[Start of Attachment]

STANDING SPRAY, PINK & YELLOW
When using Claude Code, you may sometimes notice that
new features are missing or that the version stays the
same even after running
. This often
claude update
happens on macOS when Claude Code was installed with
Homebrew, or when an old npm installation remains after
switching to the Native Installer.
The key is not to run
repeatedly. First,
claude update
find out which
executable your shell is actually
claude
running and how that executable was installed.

[End of Attachment]
[Start of Attachment]

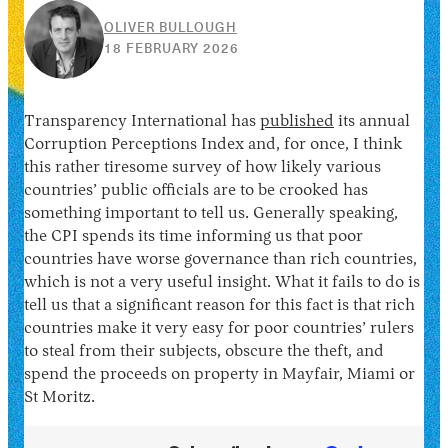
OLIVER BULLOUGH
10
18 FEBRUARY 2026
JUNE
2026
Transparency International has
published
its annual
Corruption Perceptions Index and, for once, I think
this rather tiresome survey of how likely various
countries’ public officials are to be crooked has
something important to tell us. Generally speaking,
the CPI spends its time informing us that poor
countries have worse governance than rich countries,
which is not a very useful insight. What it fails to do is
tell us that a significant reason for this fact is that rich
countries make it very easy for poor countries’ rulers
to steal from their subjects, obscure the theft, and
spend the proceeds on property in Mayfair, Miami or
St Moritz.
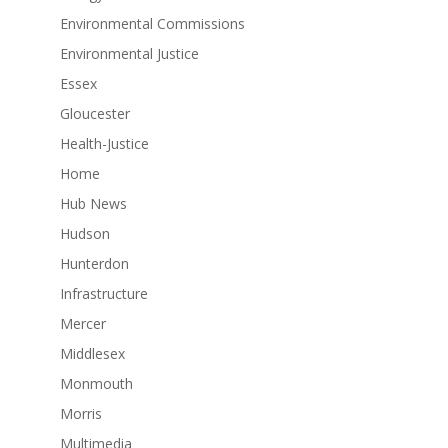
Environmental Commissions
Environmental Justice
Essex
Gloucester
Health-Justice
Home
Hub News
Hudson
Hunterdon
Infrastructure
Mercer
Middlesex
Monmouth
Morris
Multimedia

[End of Attachment]

▶ **Activity**: Reproduce, character for character, the lines from the rows above starting at the line containing "STANDING SPRAY, PINK & YELLOW" and ending at the line containing "running and how", including both of those lines.

▶ **Answer section**:
STANDING SPRAY, PINK & YELLOW
When using Claude Code, you may sometimes notice that
new features are missing or that the version stays the
same even after running
. This often
claude update
happens on macOS when Claude Code was installed with
Homebrew, or when an old npm installation remains after
switching to the Native Installer.
The key is not to run
repeatedly. First,
claude update
find out which
executable your shell is actually
claude
running and how that executable was installed.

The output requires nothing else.